By Cheng Yingqi (China Daily) Updated: 2016-03-18 08:07

Scientists estimate that the government will invest no less than 5.9 billion yuan ($910 million) on space science research during the period of the 13th Five-Year Plan (2016-20), according to a research report published on Thursday.

The report was composed by a group of scientists from the Chinese Academy of Sciences, who surveyed the research interests of hundreds of scientists in China since 2012 and sorted them into 23 major space science programs with the brightest scientific prospects.

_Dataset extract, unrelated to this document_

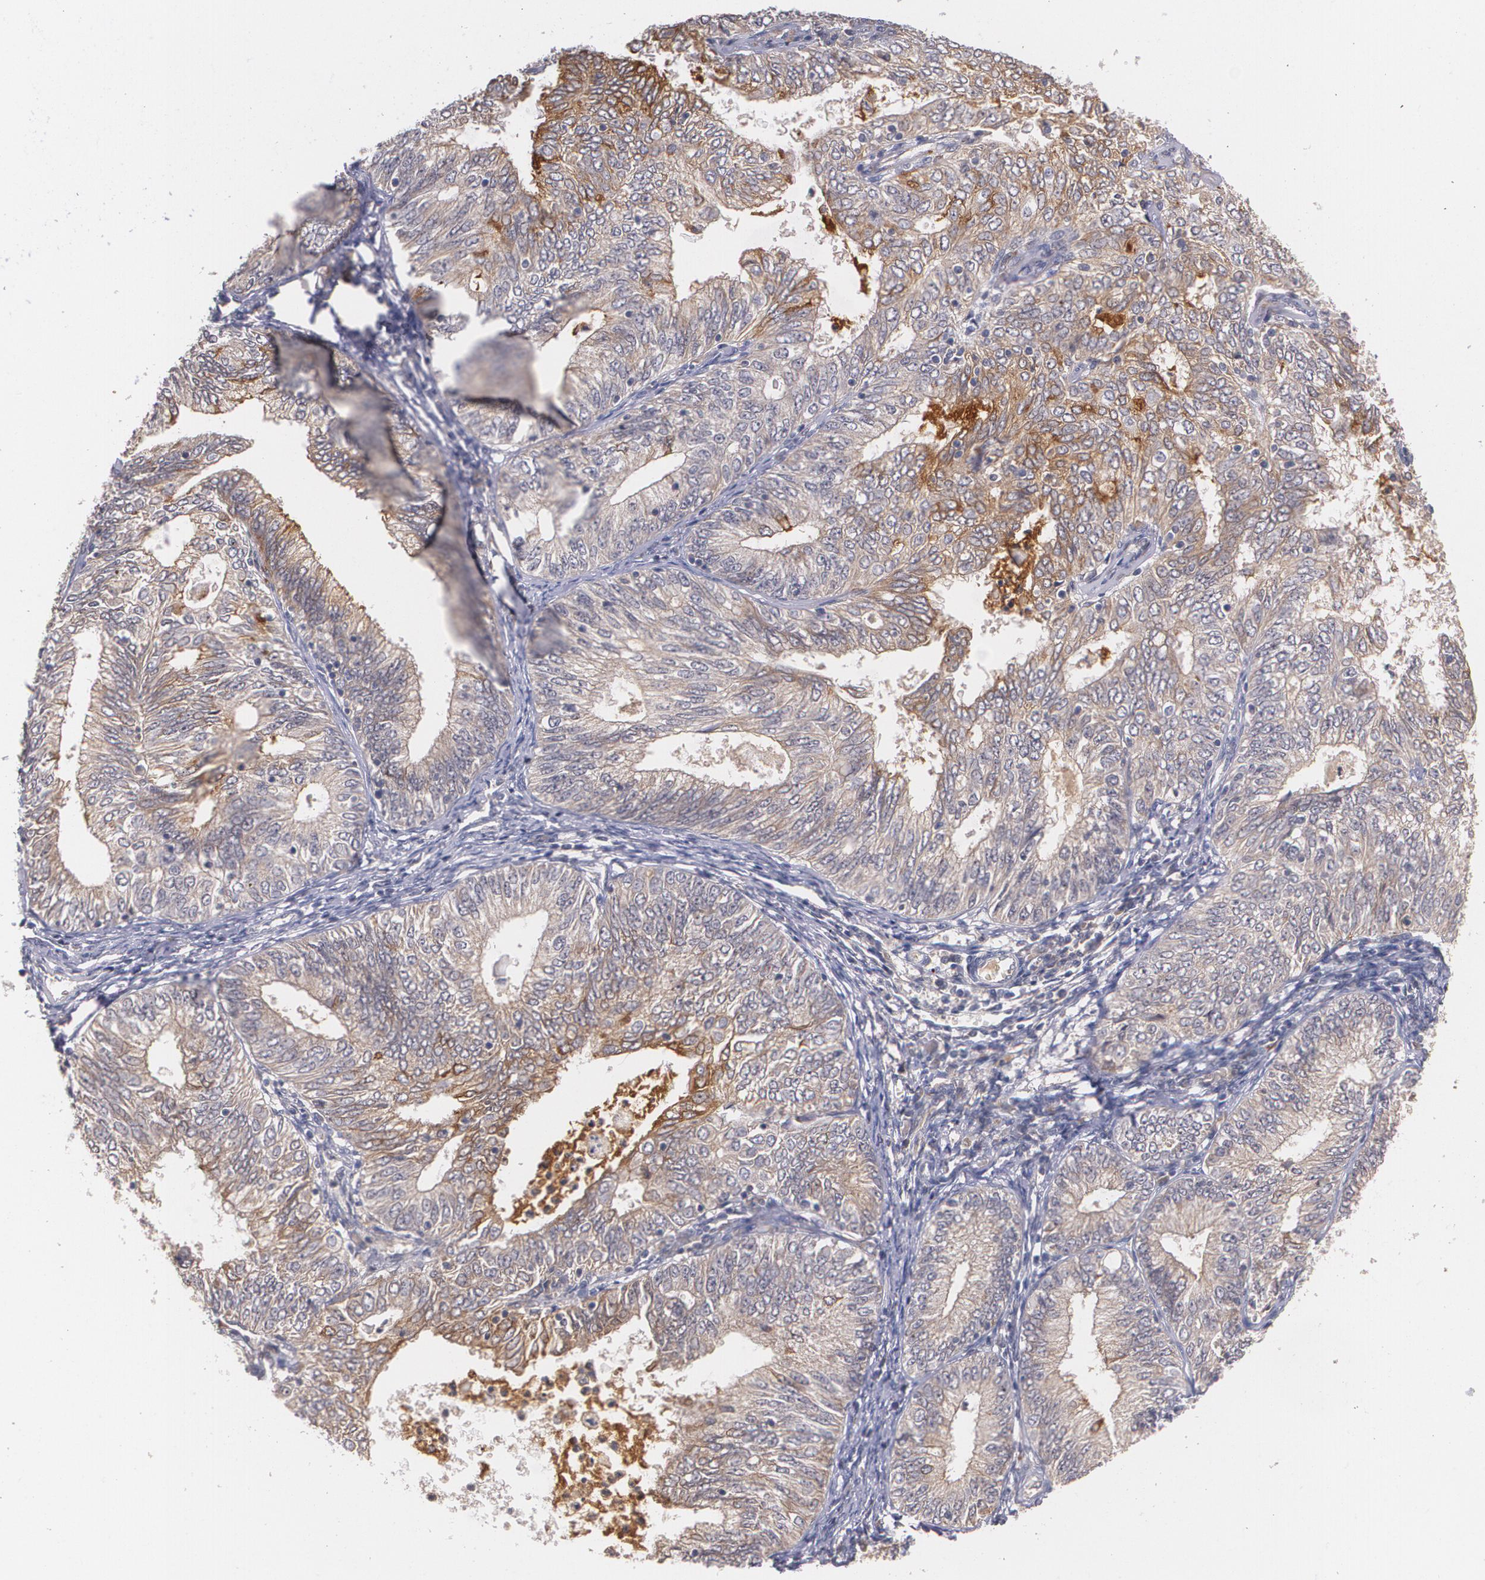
{"staining": {"intensity": "weak", "quantity": "25%-75%", "location": "cytoplasmic/membranous"}, "tissue": "endometrial cancer", "cell_type": "Tumor cells", "image_type": "cancer", "snomed": [{"axis": "morphology", "description": "Adenocarcinoma, NOS"}, {"axis": "topography", "description": "Endometrium"}], "caption": "This histopathology image demonstrates immunohistochemistry staining of human adenocarcinoma (endometrial), with low weak cytoplasmic/membranous positivity in approximately 25%-75% of tumor cells.", "gene": "IFNGR2", "patient": {"sex": "female", "age": 69}}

"Decision-making on the country's major space science projects should not be based only on the individual opinions of government officials, or the proposal of a few prestigious scientists. We should carry out comprehensive research on our own space science capacity and on topics at the frontier of international science, so that the decision-makers can avoid spending State funding blindly," said Wu Ji, director of the National Space Science Center at the Chinese Academy of Sciences, and chief editor of the research report.

Scientists estimate that the country's overall research and development funding will maintain 2.5 percent annual growth between 2016 and 2030.

"We hope that the pace of development of space science will not lag behind other research fields, which means that the funding for scientific satellites will be no less than 5.9 billion yuan in the coming five years," he said.

"The funding means we are likely to launch 15 to 20 scientific satellites, if not more, by 2030," Wu said.

In 2011, China initiated the Strategic Priority Program on Space Science, the country's first project that includes a series of satellites planned purely for scientific research in space but not for economic benefit.

The first satellite of the series, the dark-matter satellite DAMPE, was sent up on Dec 17. After months of in-orbit testing, scientists announced the success of the testing stage on Thursday.

Chang Jin, DAMPE chief scientist, said the satellite will spend two years taking general sky surveys and the third year scanning key spots.